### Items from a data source
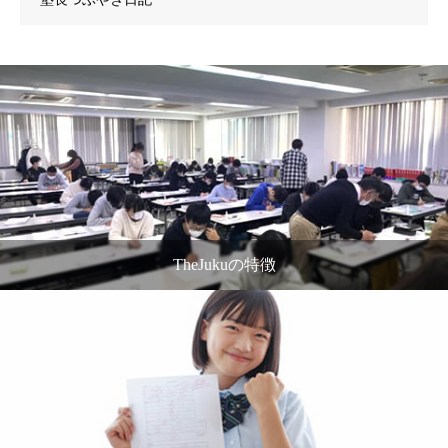
TheJukuの特徴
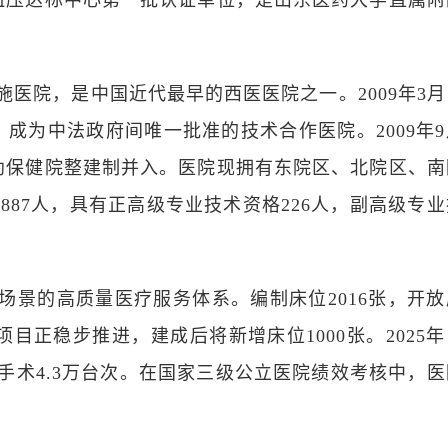
血压达标中心第一批认证单位，是山东医药大学直属附
施医院，是中国近代最早的西医医院之一。
2009
年
3
月
，成为中法政府间唯一批准的技术合作医院。
2009
年
9
幼保健院整建制并入。医院现拥有东院区、北院区、南
2887
人，具有正高级专业技术资格
226
人，副高级专业
场景的高质量医疗服务体系。编制床位
2016
张，开放
项目正稳步推进，建成后将新增床位
1000
张。
2025
年
手术
4.3
万台次。在国家三级公立医院绩效考核中，医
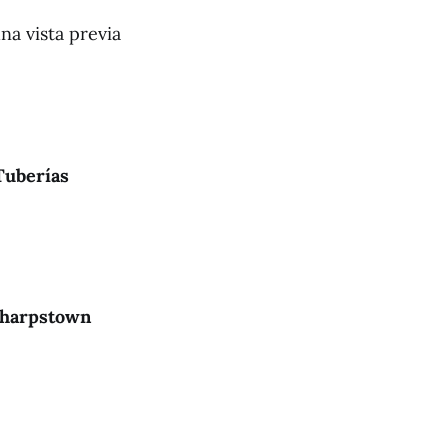
na vista previa
Tuberías
Sharpstown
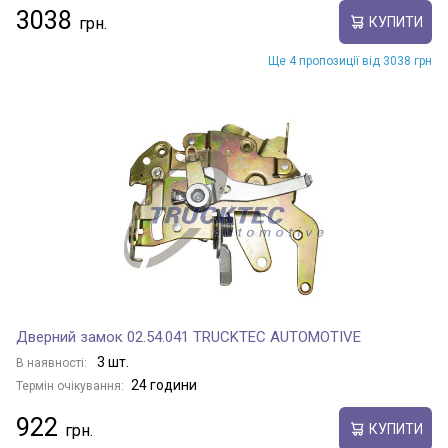
3038
КУПИТИ
Ще 4 пропозиції від 3038 грн
Дверний замок 02.54.041 TRUCKTEC AUTOMOTIVE
3 шт.
В наявності:
24 години
Термін очікування:
922
КУПИТИ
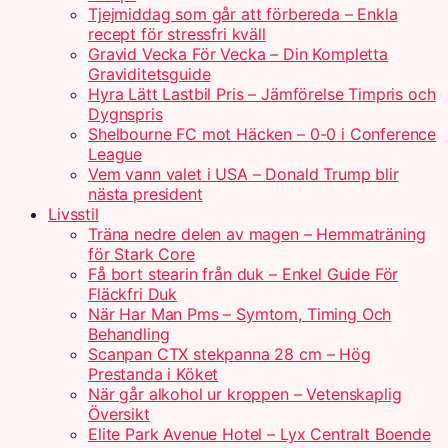
Tjejmiddag som går att förbereda – Enkla
recept för stressfri kväll
Gravid Vecka För Vecka – Din Kompletta
Graviditetsguide
Hyra Lätt Lastbil Pris – Jämförelse Timpris och
Dygnspris
Shelbourne FC mot Häcken – 0-0 i Conference
League
Vem vann valet i USA – Donald Trump blir
nästa president
Livsstil
Träna nedre delen av magen – Hemmaträning
för Stark Core
Få bort stearin från duk – Enkel Guide För
Fläckfri Duk
När Har Man Pms – Symtom, Timing Och
Behandling
Scanpan CTX stekpanna 28 cm – Hög
Prestanda i Köket
När går alkohol ur kroppen – Vetenskaplig
Översikt
Elite Park Avenue Hotel – Lyx Centralt Boende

### WORK TO BE COMPLETED
From the line holding "Scanpan CTX stekpanna 28 cm – Hög" down to the final line above, quote every line exactly and only those lines.

### ANSWER AREA
Scanpan CTX stekpanna 28 cm – Hög
Prestanda i Köket
När går alkohol ur kroppen – Vetenskaplig
Översikt
Elite Park Avenue Hotel – Lyx Centralt Boende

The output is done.